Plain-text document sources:
------

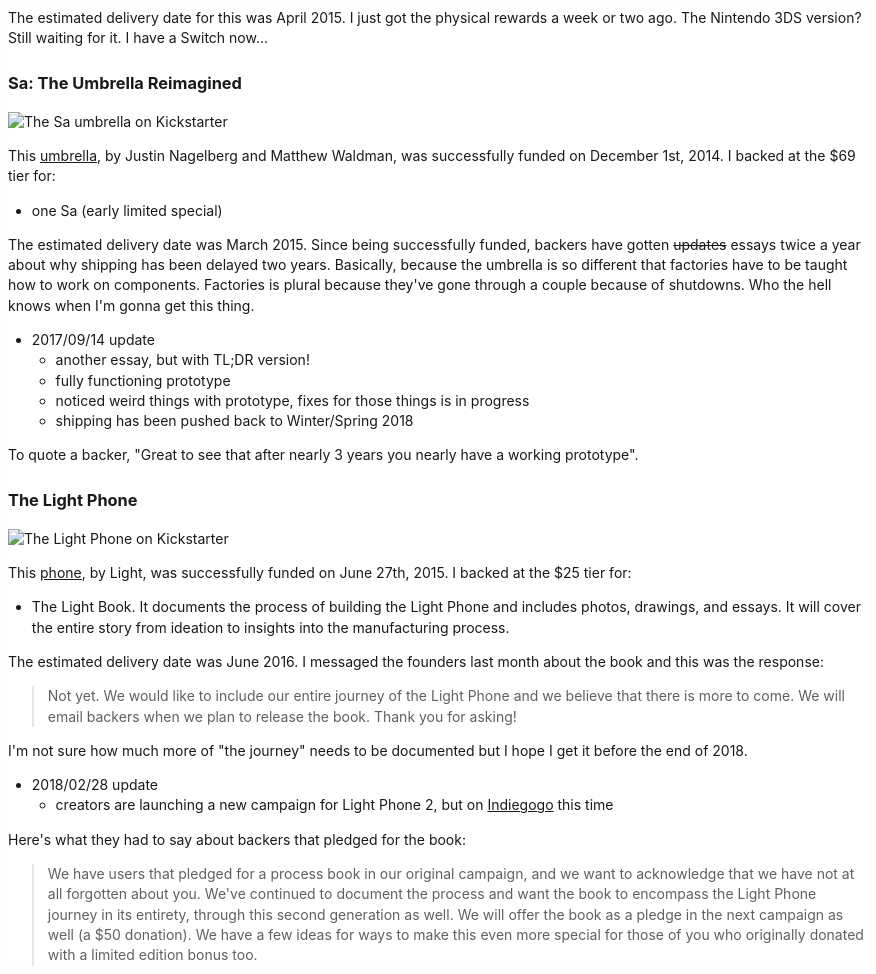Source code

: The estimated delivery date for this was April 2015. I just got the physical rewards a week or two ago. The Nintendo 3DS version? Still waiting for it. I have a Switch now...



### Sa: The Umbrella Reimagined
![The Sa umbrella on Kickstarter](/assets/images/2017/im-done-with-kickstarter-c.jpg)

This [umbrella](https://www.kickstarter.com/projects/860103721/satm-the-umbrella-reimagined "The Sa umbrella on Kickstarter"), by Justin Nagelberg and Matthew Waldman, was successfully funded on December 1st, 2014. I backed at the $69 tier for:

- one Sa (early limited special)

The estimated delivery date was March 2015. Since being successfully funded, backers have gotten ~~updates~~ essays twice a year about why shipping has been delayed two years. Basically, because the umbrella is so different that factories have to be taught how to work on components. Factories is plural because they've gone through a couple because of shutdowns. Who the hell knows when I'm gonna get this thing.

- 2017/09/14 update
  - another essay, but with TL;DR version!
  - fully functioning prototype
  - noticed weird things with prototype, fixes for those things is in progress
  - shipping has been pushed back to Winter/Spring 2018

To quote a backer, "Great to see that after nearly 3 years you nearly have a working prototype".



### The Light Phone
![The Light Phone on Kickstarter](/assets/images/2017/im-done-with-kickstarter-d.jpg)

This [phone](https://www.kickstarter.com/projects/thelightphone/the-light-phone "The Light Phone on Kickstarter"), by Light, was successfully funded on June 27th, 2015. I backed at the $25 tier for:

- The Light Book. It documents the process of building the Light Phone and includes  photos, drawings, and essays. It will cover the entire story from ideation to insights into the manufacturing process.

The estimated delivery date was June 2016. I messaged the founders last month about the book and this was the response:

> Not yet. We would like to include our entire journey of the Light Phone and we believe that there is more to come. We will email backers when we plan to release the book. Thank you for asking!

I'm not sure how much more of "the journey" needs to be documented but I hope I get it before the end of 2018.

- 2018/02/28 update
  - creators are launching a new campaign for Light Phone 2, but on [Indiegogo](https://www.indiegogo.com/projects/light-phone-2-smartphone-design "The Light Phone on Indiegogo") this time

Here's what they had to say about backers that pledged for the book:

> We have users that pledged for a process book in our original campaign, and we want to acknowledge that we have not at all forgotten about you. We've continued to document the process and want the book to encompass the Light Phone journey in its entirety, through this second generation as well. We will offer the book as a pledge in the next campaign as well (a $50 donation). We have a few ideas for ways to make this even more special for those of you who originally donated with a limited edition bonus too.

------

* **Action item**: Print every one of these rows word for word, leaving out the pictures.

* **Output of the task**:
Source code

: The estimated delivery date for this was April 2015. I just got the physical rewards a week or two ago. The Nintendo 3DS version? Still waiting for it. I have a Switch now...



### Sa: The Umbrella Reimagined
![The Sa umbrella on Kickstarter](/assets/images/2017/im-done-with-kickstarter-c.jpg)

This [umbrella](https://www.kickstarter.com/projects/860103721/satm-the-umbrella-reimagined "The Sa umbrella on Kickstarter"), by Justin Nagelberg and Matthew Waldman, was successfully funded on December 1st, 2014. I backed at the $69 tier for:

- one Sa (early limited special)

The estimated delivery date was March 2015. Since being successfully funded, backers have gotten ~~updates~~ essays twice a year about why shipping has been delayed two years. Basically, because the umbrella is so different that factories have to be taught how to work on components. Factories is plural because they've gone through a couple because of shutdowns. Who the hell knows when I'm gonna get this thing.

- 2017/09/14 update
  - another essay, but with TL;DR version!
  - fully functioning prototype
  - noticed weird things with prototype, fixes for those things is in progress
  - shipping has been pushed back to Winter/Spring 2018

To quote a backer, "Great to see that after nearly 3 years you nearly have a working prototype".



### The Light Phone
![The Light Phone on Kickstarter](/assets/images/2017/im-done-with-kickstarter-d.jpg)

This [phone](https://www.kickstarter.com/projects/thelightphone/the-light-phone "The Light Phone on Kickstarter"), by Light, was successfully funded on June 27th, 2015. I backed at the $25 tier for:

- The Light Book. It documents the process of building the Light Phone and includes  photos, drawings, and essays. It will cover the entire story from ideation to insights into the manufacturing process.

The estimated delivery date was June 2016. I messaged the founders last month about the book and this was the response:

> Not yet. We would like to include our entire journey of the Light Phone and we believe that there is more to come. We will email backers when we plan to release the book. Thank you for asking!

I'm not sure how much more of "the journey" needs to be documented but I hope I get it before the end of 2018.

- 2018/02/28 update
  - creators are launching a new campaign for Light Phone 2, but on [Indiegogo](https://www.indiegogo.com/projects/light-phone-2-smartphone-design "The Light Phone on Indiegogo") this time

Here's what they had to say about backers that pledged for the book:

> We have users that pledged for a process book in our original campaign, and we want to acknowledge that we have not at all forgotten about you. We've continued to document the process and want the book to encompass the Light Phone journey in its entirety, through this second generation as well. We will offer the book as a pledge in the next campaign as well (a $50 donation). We have a few ideas for ways to make this even more special for those of you who originally donated with a limited edition bonus too.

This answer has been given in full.